Brearley pointed to research from the Equality and Human Rights Commission (EHRC) showing that one in 20 mothers (6%) were made redundant at some point during pregnancy, maternity leave, or on return from maternity leave. One per cent were made redundant while pregnant, 3% while on maternity leave, and 2% on their return from maternity leave.

“More mothers are made redundant when the enhanced protections exist than when they don’t – proving that the enhanced protections that are already in place are not working, so what is the point of extending them?" she said.

“The problem isn’t the law. The law is very clear: it is illegal to make someone redundant due to pregnancy or maternity. The problems are access to justice (just 0.6% of victims raised a tribunal claim), the fact that legislation doesn’t support fathers to take time out to care for children so the burden rests on the shoulders of women, prohibitively-expensive childcare so women are often unable to return to work, and a lack of flexible working making it almost impossible for parents to manage their responsibilities in the home and in the workplace.”

The government risks increasing discrimination if it places too much responsibility on employers, she added. "There is also the issue of the 30% of employers who say they actively avoid hiring women of childbearing age. If we make it even more onerous for employers to hire women then it is likely this invisible discrimination will increase," she said.

"Rather than putting the onus on companies, the government needs to buck up and start changing legislation that will trigger a real culture shift in the way we view breadwinning and caregiving. Enhancing protection from redundancy is just papering over the cracks – indeed, it is barely doing that."

Meanwhile Beverley Sunderland, managing director of Crossland Employment Solicitors, expressed concern that the proposals could cross over into positive discrimination.

"A fundamental strand of our discrimination laws is that there should not be positive discrimination. However, this is not to be confused with ‘positive action’, which allows employers to recognise that those who share a protected characteristic may be at a disadvantage; for instance older people not being as familiar with computers [so] offering computer lessons to employees over the age of 50," she said.

"However, introducing legislation to prevent employers from making pregnant women and parents returning from maternity leave redundant for a certain period is undoubtedly going to be viewed as crossing the line into positive discrimination. There is a fundamental obligation on an employer to apply fair and objective selection criteria in a redundancy situation and being made redundant simply because everyone else in the pool is either pregnant or returning from maternity leave is neither."

Sunderland added that she hoped the consultation will explore these obstacles further: "Hopefully the consultation will highlight these issues and find a better way of dealing with what is clearly a problem – for instance giving the employee a fast track employment route similar to interim relief in whistleblowing cases or setting up a government body that must give approval for a dismissal of a pregnant woman or parent returning from maternity leave. This will allow employers to justify genuine redundancies and will discourage those who are discriminating from doing so."

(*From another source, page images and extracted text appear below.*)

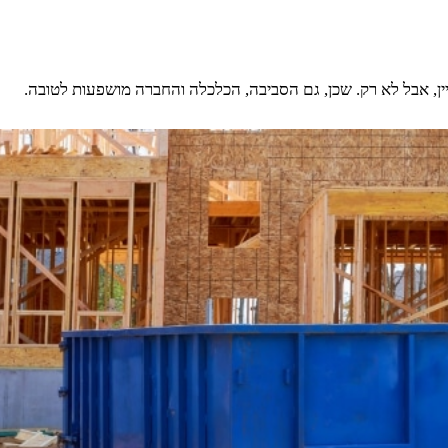
ין, אבל לא רק. שכן, גם הסביבה, הכלכלה והחברה מושפעות לטובה.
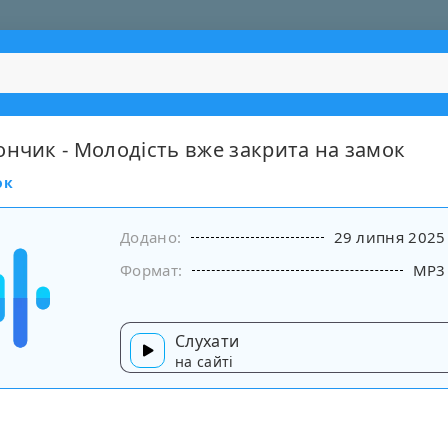
ончик - Молодість вже закрита на замок
ок
Додано:
29 липня 2025
Формат:
MP3
Слухати
на сайті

But Jane van Zyl, CEO of work/life balance charity Working Families, welcomed the move. She said that maternity discrimination harms parents and businesses alike. “We hear from women struggling with pregnancy and maternity discrimination every single day on our helpline. But pregnancy and maternity discrimination isn’t just bad news for families; it’s also bad news for the economy," she said.

“While many of the companies we work with already understand the business benefits of family-friendly workplaces some employers still don’t. Proposals to extend protection from redundancy to new mothers and parents returning to work should go a long way toward protecting their jobs – and to reducing the shocking number of women who lose their jobs because of pregnancy and maternity discrimination.”